Activity:
Which lines come from the start of the listing through the line holding "ADD ADD0 (a[0],b[0],c_in,g[0],p[0],s[0]);"? Restate exactly those, both included, minus the pictures.

━━━━━ Data supplied

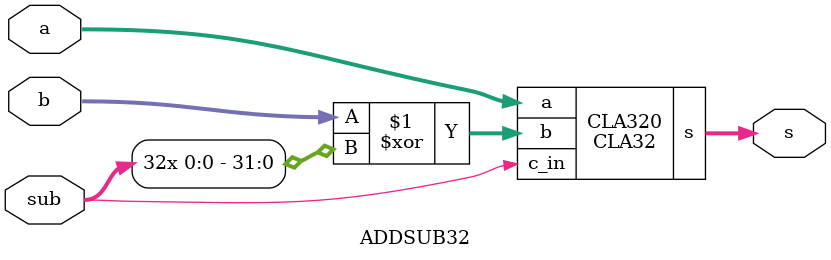
<source format=v>
`timescale 1ns / 1ps
module ADD(
	input a,b,c,
	output g,p,s
	);

	assign s = a ^ b ^ c;
	assign g = a & b;
	assign p = a | b;

endmodule

module G_P(
	input[1:0] g,p,
	input c_in,
	output g_out,p_out,c_out
	);

	assign g_out = g[1] | p[1] & g[0];
	assign p_out = p[1] & p[0];
	assign c_out = g[0] | p[0] & c_in;

endmodule

// module ADDSUB32(
// 	input[31:0] a,b;
// 	input sub;
// 	output[31:0] s
//     );
	
// 	wire[31:0] g,p;
// 	wire[31:0] s;

// 	generate
// 		genvar i;
// 		for (i=0;i<16;i=i+1)
// 		begin : ADD

// 		end
// 	endgenerate

// endmodule

module CLA2 (
	input[1:0] a,b,
	input c_in,
	output g_out,p_out,
	output[1:0] s
	);
	
	wire[1:0] g,p;
	wire c_out;

	ADD ADD0 (a[0],b[0],c_in,g[0],p[0],s[0]);
	ADD ADD1 (a[1],b[1],c_out,g[1],p[1],s[1]);
	G_P G_P0 (g,p,c_in,g_out,p_out,c_out);

endmodule

module CLA4 (
	input[3:0] a,b,
	input c_in,
	output g_out,p_out,
	output[3:0] s
	);
	
	wire[1:0] g,p;
	wire c_out;

	CLA2 CLA20 (a[1:0],b[1:0],c_in,g[0],p[0],s[1:0]);
	CLA2 CLA21 (a[3:2],b[3:2],c_out,g[1],p[1],s[3:2]);
	G_P G_P0 (g,p,c_in,g_out,p_out,c_out);
	
endmodule

module CLA8 (
	input[7:0] a,b,
	input c_in,
	output g_out,p_out,
	output[7:0] s
	);
	
	wire[1:0] g,p;
	wire c_out;

	CLA4 CLA40 (a[3:0],b[3:0],c_in,g[0],p[0],s[3:0]);
	CLA4 CLA41 (a[7:4],b[7:4],c_out,g[1],p[1],s[7:4]);
	G_P G_P0 (g,p,c_in,g_out,p_out,c_out);
	
endmodule

module CLA16 (
	input[15:0] a,b,
	input c_in,
	output g_out,p_out,
	output[15:0] s
	);
	
	wire[1:0] g,p;
	wire c_out;

	CLA8 CLA80 (a[7:0],b[7:0],c_in,g[0],p[0],s[7:0]);
	CLA8 CLA81 (a[15:8],b[15:8],c_out,g[1],p[1],s[15:8]);
	G_P G_P0 (g,p,c_in,g_out,p_out,c_out);
	
endmodule

module CLA32 (
	input[31:0] a,b,
	input c_in,
	output[31:0] s
	);
	
	wire[1:0] g,p;
	wire c_out;

	CLA16 CLA160 (a[15:0],b[15:0],c_in,g[0],p[0],s[15:0]);
	CLA16 CLA161 (a[31:16],b[31:16],c_out,g[1],p[1],s[31:16]);
	G_P G_P0 (g,p,c_in,g_out,p_out,c_out);
	
endmodule

module ADDSUB32(
	input[31:0] a,b,
	input sub,
	output[31:0] s
    );
	
	CLA32 CLA320(a,b^{32{sub}},sub,s);

endmodule
</source>
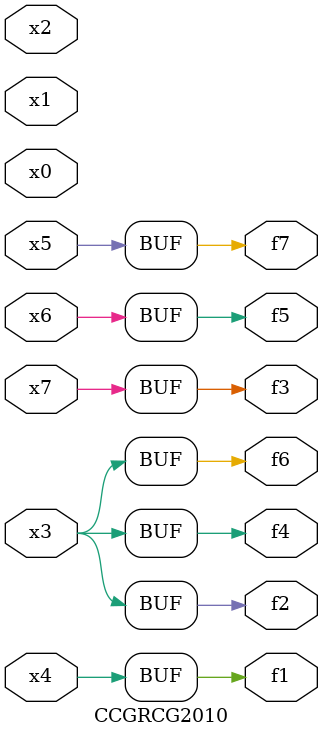
<source format=v>
module CCGRCG2010(
	input x0, x1, x2, x3, x4, x5, x6, x7,
	output f1, f2, f3, f4, f5, f6, f7
);
	assign f1 = x4;
	assign f2 = x3;
	assign f3 = x7;
	assign f4 = x3;
	assign f5 = x6;
	assign f6 = x3;
	assign f7 = x5;
endmodule

</source>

━━━━━━━━━━

Written response:
<source format=v>
`timescale 1ns / 1ps
module ADD(
	input a,b,c,
	output g,p,s
	);

	assign s = a ^ b ^ c;
	assign g = a & b;
	assign p = a | b;

endmodule

module G_P(
	input[1:0] g,p,
	input c_in,
	output g_out,p_out,c_out
	);

	assign g_out = g[1] | p[1] & g[0];
	assign p_out = p[1] & p[0];
	assign c_out = g[0] | p[0] & c_in;

endmodule

// module ADDSUB32(
// 	input[31:0] a,b;
// 	input sub;
// 	output[31:0] s
//     );
	
// 	wire[31:0] g,p;
// 	wire[31:0] s;

// 	generate
// 		genvar i;
// 		for (i=0;i<16;i=i+1)
// 		begin : ADD

// 		end
// 	endgenerate

// endmodule

module CLA2 (
	input[1:0] a,b,
	input c_in,
	output g_out,p_out,
	output[1:0] s
	);
	
	wire[1:0] g,p;
	wire c_out;

	ADD ADD0 (a[0],b[0],c_in,g[0],p[0],s[0]);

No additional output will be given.